The Uncensored Oral History of the Velvet Underground

by Dylan Jones

Pub Date: Dec. 5th, 2023
ISBN: 9781538756560
Publisher: Grand Central Publishing

A warts-and-all oral history of the iconic proto-punk band.

“Rock and roll is so great; people should start dying for it.” So proclaimed Velvet Underground founder Lou Reed, and it wasn’t much of a stretch. The people around the band and around Andy Warhol’s Factory dropped like flies during the Underground’s early days, and it’s sobering to note how many of the voices are now silent.
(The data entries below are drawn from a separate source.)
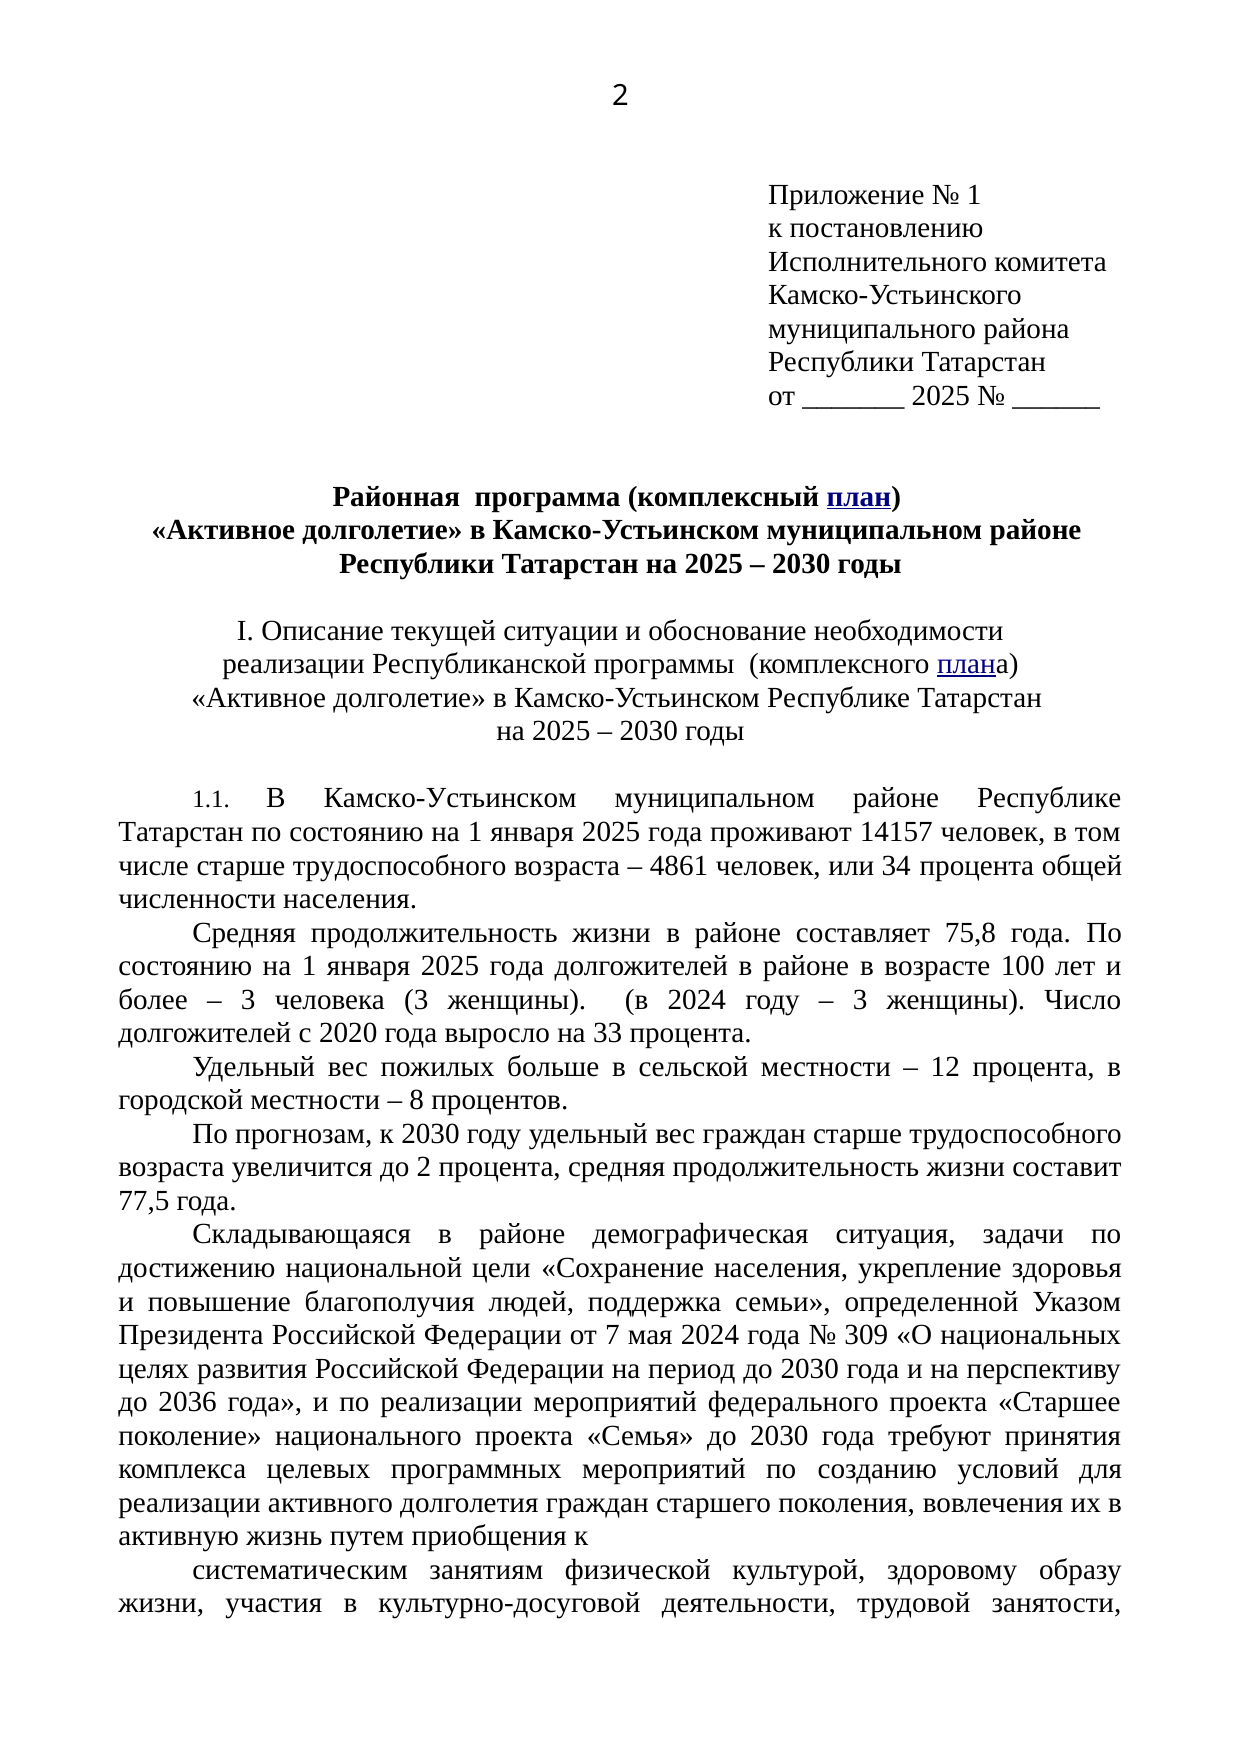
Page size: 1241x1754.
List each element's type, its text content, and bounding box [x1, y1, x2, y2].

subtitle к постановлению [768, 210, 1122, 244]
text систематическим занятиям физической культурой, здоровому образу жизни, участия в культурно-досуговой деятельности, трудовой занятости, [118, 1552, 1122, 1619]
subtitle от _______ 2025 № ______ [768, 378, 1122, 412]
text реализации Республиканской программы (комплексного плана) «Активное долголетие» в Камско-Устьинском Республике Татарстан [118, 646, 1122, 713]
subtitle Исполнительного комитета [768, 244, 1122, 277]
subtitle Камско-Устьинского [768, 277, 1122, 311]
text Складывающаяся в районе демографическая ситуация, задачи по достижению национальной цели «Сохранение населения, укрепление здоровья и повышение благополучия людей, поддержка семьи», определенной Указом Президента Российской Федерации от 7 мая 2024 года № 309 «О национальных целях развития Российской Федерации на период до 2030 года и на перспективу до 2036 года», и по реализации мероприятий федерального проекта «Старшее поколение» национального проекта «Семья» до 2030 года требуют принятия комплекса целевых программных мероприятий по созданию условий для реализации активного долголетия граждан старшего поколения, вовлечения их в активную жизнь путем приобщения к [118, 1217, 1122, 1552]
text Районная программа (комплексный план) [118, 479, 1122, 512]
text I. Описание текущей ситуации и обоснование необходимости [118, 613, 1122, 646]
text на 2025 – 2030 годы [118, 713, 1122, 747]
subtitle Приложение № 1 [768, 177, 1122, 210]
list В Камско-Устьинском муниципальном районе Республике Татарстан по состоянию на 1 января 2025 года проживают 14157 человек, в том числе старше трудоспособного возраста – 4861 человек, или 34 процента общей численности населения. [118, 781, 1122, 915]
subtitle Республики Татарстан [768, 344, 1122, 378]
text Удельный вес пожилых больше в сельской местности – 12 процента, в городской местности – 8 процентов. [118, 1049, 1122, 1116]
text Средняя продолжительность жизни в районе составляет 75,8 года. По состоянию на 1 января 2025 года долгожителей в районе в возрасте 100 лет и более – 3 человека (3 женщины). (в 2024 году – 3 женщины). Число долгожителей с 2020 года выросло на 33 процента. [118, 915, 1122, 1049]
text По прогнозам, к 2030 году удельный вес граждан старше трудоспособного возраста увеличится до 2 процента, средняя продолжительность жизни составит 77,5 года. [118, 1116, 1122, 1217]
text «Активное долголетие» в Камско-Устьинском муниципальном районе [118, 512, 1122, 546]
text Республики Татарстан на 2025 – 2030 годы [118, 546, 1122, 579]
subtitle муниципального района [768, 311, 1122, 344]
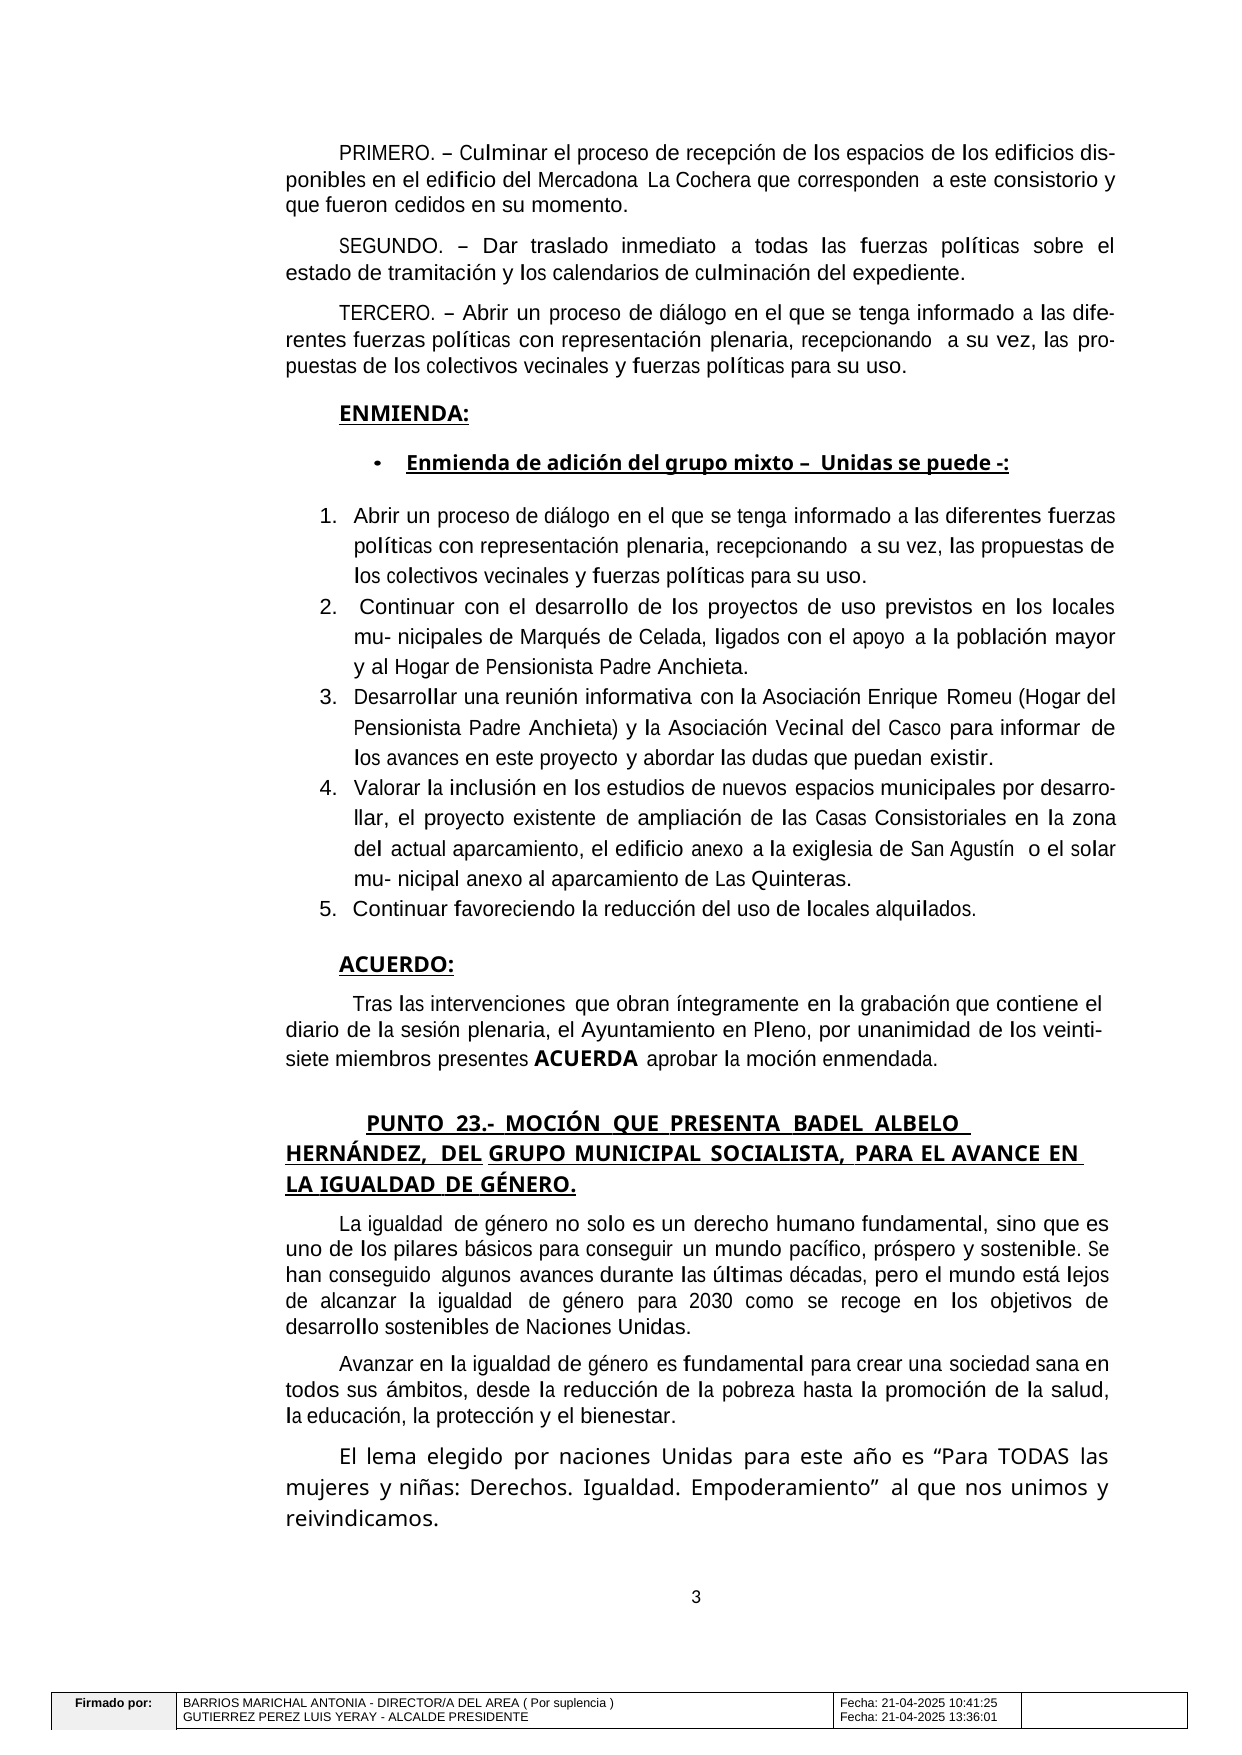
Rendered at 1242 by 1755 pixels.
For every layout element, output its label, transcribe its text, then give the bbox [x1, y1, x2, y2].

text • Enmienda de adición del grupo mixto – Unidas se puede -: [373, 452, 1202, 475]
table_header Firmado por: [52, 1693, 176, 1728]
text 4. Valorar la inclusión en los estudios de nuevos espacios municipales por desarro- llar, el proyecto existente de ampliación de las Casas Consistoriales en la zona del actual aparcamiento, el edificio anexo a la exiglesia de San Agustín o el solar mu- nicipal anexo al aparcamiento de Las Quinteras. [319, 775, 1116, 891]
text Tras las intervenciones que obran íntegramente en la grabación que contiene el diario de la sesión plenaria, el Ayuntamiento en Pleno, por unanimidad de los veinti- siete miembros presentes ACUERDA aprobar la moción enmendada. [285, 991, 1103, 1073]
table_header Fecha: 21-04-2025 10:41:25 Fecha: 21-04-2025 13:36:01 [834, 1693, 1021, 1728]
text ACUERDO: [339, 949, 1202, 979]
text 2. Continuar con el desarrollo de los proyectos de uso previstos en los locales mu- nicipales de Marqués de Celada, ligados con el apoyo a la población mayor y al Hogar de Pensionista Padre Anchieta. [319, 594, 1115, 679]
text PRIMERO. – Culminar el proceso de recepción de los espacios de los edificios dis- ponibles en el edificio del Mercadona La Cochera que corresponden a este consistorio y que fueron cedidos en su momento. [285, 137, 1115, 218]
text 3. Desarrollar una reunión informativa con la Asociación Enrique Romeu (Hogar del Pensionista Padre Anchieta) y la Asociación Vecinal del Casco para informar de los avances en este proyecto y abordar las dudas que puedan existir. [319, 684, 1116, 770]
text Avanzar en la igualdad de género es fundamental para crear una sociedad sana en todos sus ámbitos, desde la reducción de la pobreza hasta la promoción de la salud, la educación, la protección y el bienestar. [285, 1351, 1109, 1429]
text PUNTO 23.- MOCIÓN QUE PRESENTA BADEL ALBELO HERNÁNDEZ, DEL GRUPO MUNICIPAL SOCIALISTA, PARA EL AVANCE EN LA IGUALDAD DE GÉNERO. [285, 1108, 1109, 1199]
text La igualdad de género no solo es un derecho humano fundamental, sino que es uno de los pilares básicos para conseguir un mundo pacífico, próspero y sostenible. Se han conseguido algunos avances durante las últimas décadas, pero el mundo está lejos de alcanzar la igualdad de género para 2030 como se recoge en los objetivos de desarrollo sostenibles de Naciones Unidas. [285, 1210, 1109, 1339]
text 3 [685, 1584, 706, 1608]
text ENMIENDA: [339, 402, 1202, 427]
table_header BARRIOS MARICHAL ANTONIA - DIRECTOR/A DEL AREA ( Por suplencia ) GUTIERREZ PEREZ LUIS YERAY - ALCALDE PRESIDENTE [177, 1693, 833, 1728]
text 5. Continuar favoreciendo la reducción del uso de locales alquilados. [319, 896, 1202, 921]
table_header [1022, 1693, 1187, 1728]
text El lema elegido por naciones Unidas para este año es “Para TODAS las mujeres y niñas: Derechos. Igualdad. Empoderamiento” al que nos unimos y reivindicamos. [285, 1441, 1109, 1533]
text 1. Abrir un proceso de diálogo en el que se tenga informado a las diferentes fuerzas políticas con representación plenaria, recepcionando a su vez, las propuestas de los colectivos vecinales y fuerzas políticas para su uso. [319, 503, 1116, 589]
text TERCERO. – Abrir un proceso de diálogo en el que se tenga informado a las dife- rentes fuerzas políticas con representación plenaria, recepcionando a su vez, las pro- puestas de los colectivos vecinales y fuerzas políticas para su uso. [285, 297, 1116, 378]
text SEGUNDO. – Dar traslado inmediato a todas las fuerzas políticas sobre el estado de tramitación y los calendarios de culminación del expediente. [285, 229, 1115, 285]
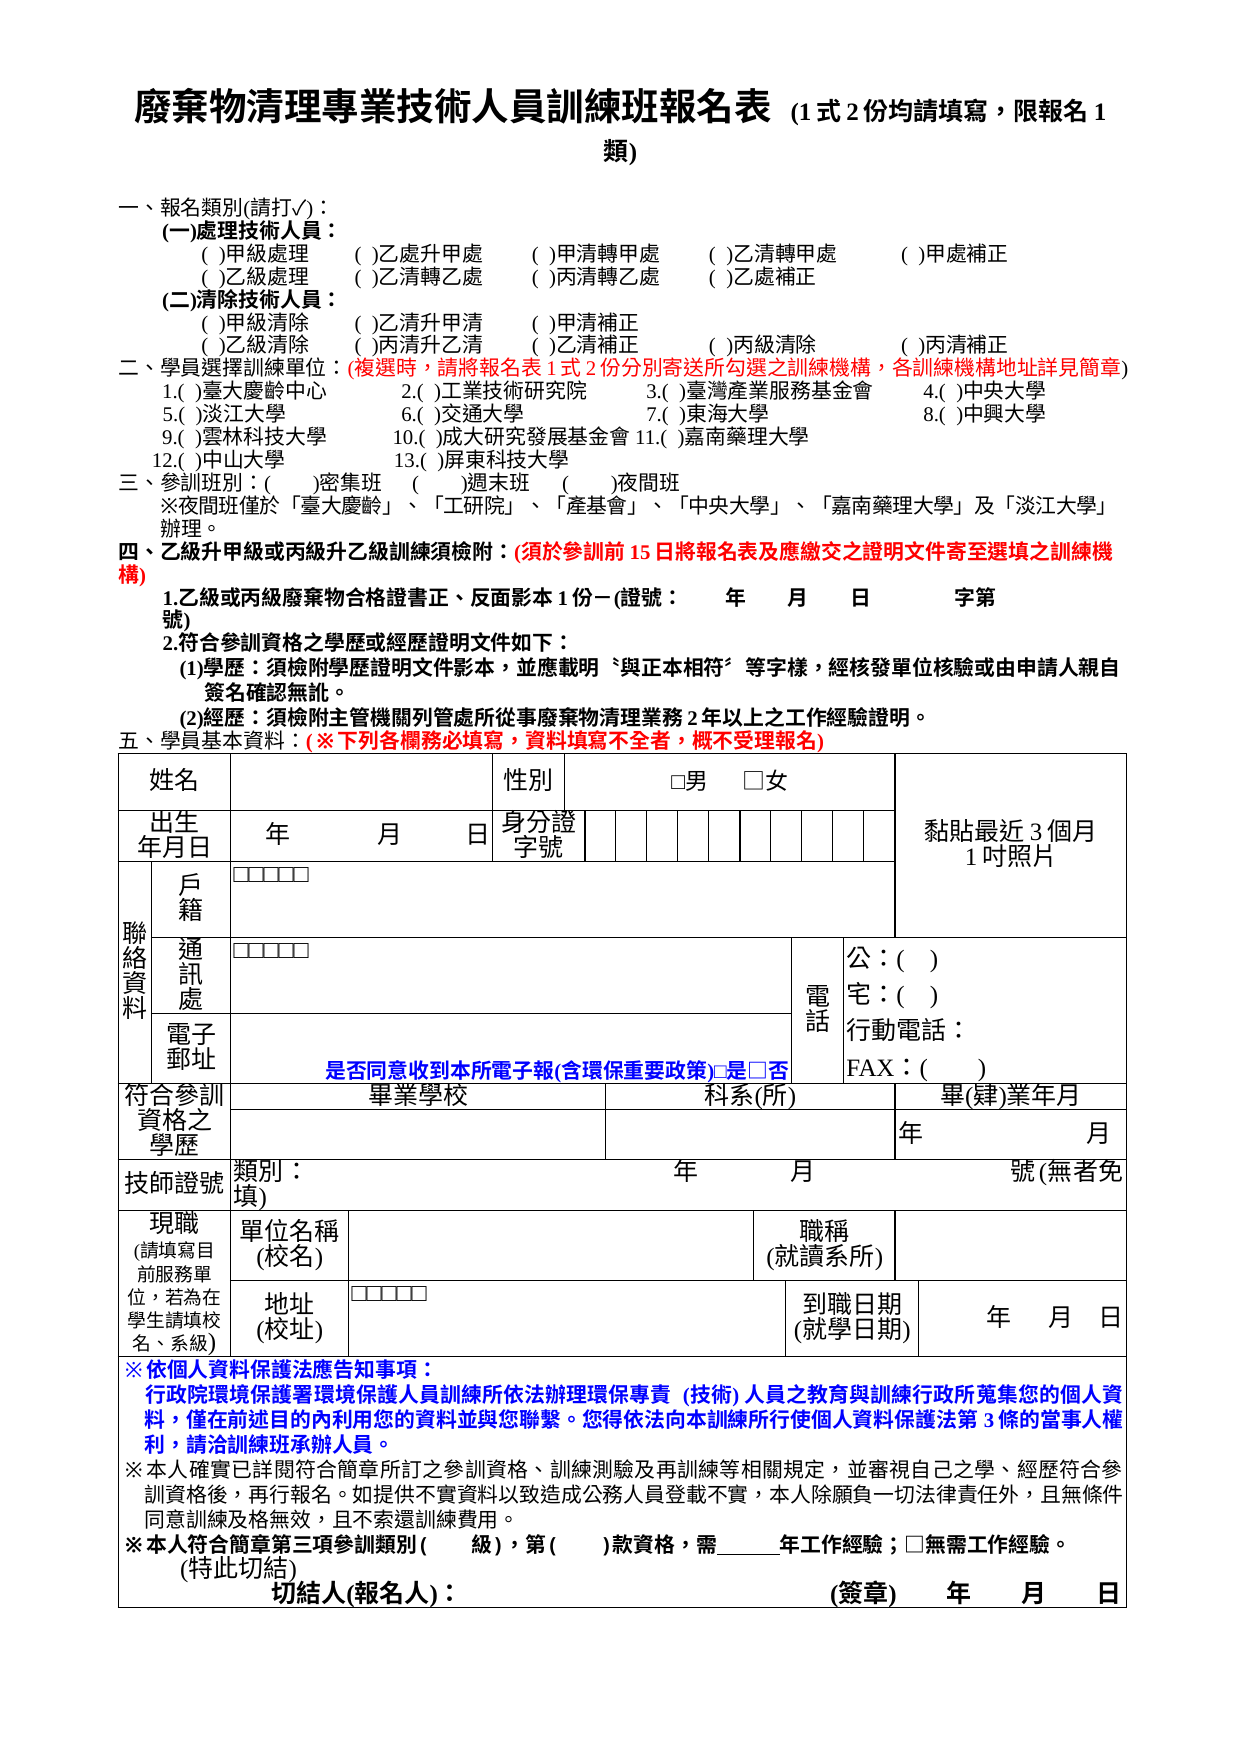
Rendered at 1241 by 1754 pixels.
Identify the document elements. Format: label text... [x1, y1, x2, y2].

table_header 姓名 [119, 754, 230, 810]
table_cell 到職日期 (就學日期) [786, 1281, 918, 1356]
text ※夜間班僅於「臺大慶齡」、「工研院」、「產基會」、「中央大學」、「嘉南藥理大學」及「淡江大學」 辦理。 [160, 495, 1122, 541]
text 三、參訓班別：( )密集班 ( )週末班 ( )夜間班 [118, 472, 1163, 495]
table_cell ※依個人資料保護法應告知事項： 行政院環境保護署環境保護人員訓練所依法辦理環保專責 (技術) 人員之教育與訓練行政所蒐集您的個人資料，僅在前述目的內利用您的資料並與您聯繫。您得依法向本訓練所行使個人資料保護法第3條的當事人權利，請洽訓練班承辦人員。 ※本人確實已詳閱符合簡章所訂之參訓資格、訓練測驗及再訓練等相關規定，並審視自己之學、經歷符合參訓資格後，再行報名。如提供不實資料以致造成公務人員登載不實，本人除願負一切法律責任外，且無條件同意訓練及格無效，且不索還訓練費用。 ※本人符合簡章第三項參訓類別( 級)，第( )款資格，需 年工作經驗；□無需工作經驗。 (特此切結) 切結人(報名人)： (簽章) 年 月 日 [119, 1357, 1126, 1607]
table_cell [896, 1211, 1126, 1280]
table_cell □□□□□ [349, 1281, 785, 1356]
table_cell [231, 1110, 605, 1159]
table_cell 電子 郵址 [152, 1014, 230, 1083]
table_cell [586, 811, 615, 861]
table_header □男 □女 [565, 754, 894, 810]
table_header 性別 [493, 754, 564, 810]
text 1.( )臺大慶齡中心 2.( )工業技術研究院 3.( )臺灣產業服務基金會 4.( )中央大學 [162, 380, 1122, 403]
table_cell [678, 811, 708, 861]
table_cell □□□□□ [231, 862, 894, 937]
table_cell 聯絡資料 [119, 862, 151, 1083]
text 9.( )雲林科技大學 10.( )成大研究發展基金會 11.( )嘉南藥理大學 [162, 426, 1122, 449]
text (二)清除技術人員： [162, 289, 1122, 312]
table_cell 身分證 字號 [493, 811, 584, 861]
table_cell [616, 811, 646, 861]
table_cell [741, 811, 770, 861]
table_header 黏貼最近3個月 1吋照片 [896, 754, 1126, 937]
table_cell 畢業學校 [231, 1084, 605, 1109]
text (1)學歷：須檢附學歷證明文件影本，並應載明〝與正本相符〞等字樣，經核發單位核驗或由申請人親自簽名確認無訛。 [179, 655, 1122, 705]
text ( )甲級清除 ( )乙清升甲清 ( )甲清補正 [201, 312, 1139, 334]
text 四、乙級升甲級或丙級升乙級訓練須檢附：(須於參訓前15日將報名表及應繳交之證明文件寄至選填之訓練機構) [118, 541, 1137, 587]
table_cell 科系(所) [606, 1084, 894, 1109]
table_cell [709, 811, 739, 861]
text 5.( )淡江大學 6.( )交通大學 7.( )東海大學 8.( )中興大學 [162, 403, 1122, 426]
table_cell 年 月 日 [231, 811, 492, 861]
table_cell 是否同意收到本所電子報(含環保重要政策)□是□否 [231, 1014, 791, 1083]
table_cell 電 話 [792, 938, 843, 1083]
text 五、學員基本資料：(※下列各欄務必填寫，資料填寫不全者，概不受理報名) [118, 730, 1163, 753]
table_cell □□□□□ [231, 938, 791, 1013]
text ( )乙級清除 ( )丙清升乙清 ( )乙清補正 ( )丙級清除 ( )丙清補正 [201, 334, 1139, 357]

Reed is broadly remembered as “one of the coldest, most humorless, arrogant and—worse—boring characters rock and roll has ever seen,” in veteran music journalist Jones’ words—or as journalist Barney Hoskyns puts it, “dry and sneering, even when he was being tender.” Reed was seldom without that sneer and an accompanying snarl. One of the sharp points that Jones draws out is how profoundly, for instance, Reed hated the Beatles (“throughout his career he went out of his way to diminish them”), prefiguring the punk hatred for hippies that would emerge a few years later. The author rightfully devotes much attention to Welsh musician and composer John Cale, who gave the band so much of its distinctive sound. Dylan offers less on Maureen Tucker, the drummer who turned toward right-wing politics in her later years; and the late Sterling Morrison, who, in a sideways but heartfelt compliment, the similarly late Reed recalls as “perfectly made for being a tugboat captain.” While the band members cordially hated one another and parted acrimoniously, they also hated the world, making an art form out of misanthropy. Even so, glimpses of humanity break through: Reed’s anthemic song “Sweet Jane,” by the author’s account, was “a cautionary tale of forgiveness,” and Cale elevated Leonard Cohen’s song “Hallelujah” to “a modern masterpiece.”

Essential for Velvet diehards, but also of interest to those longing for the pre-Disneyfied New York City.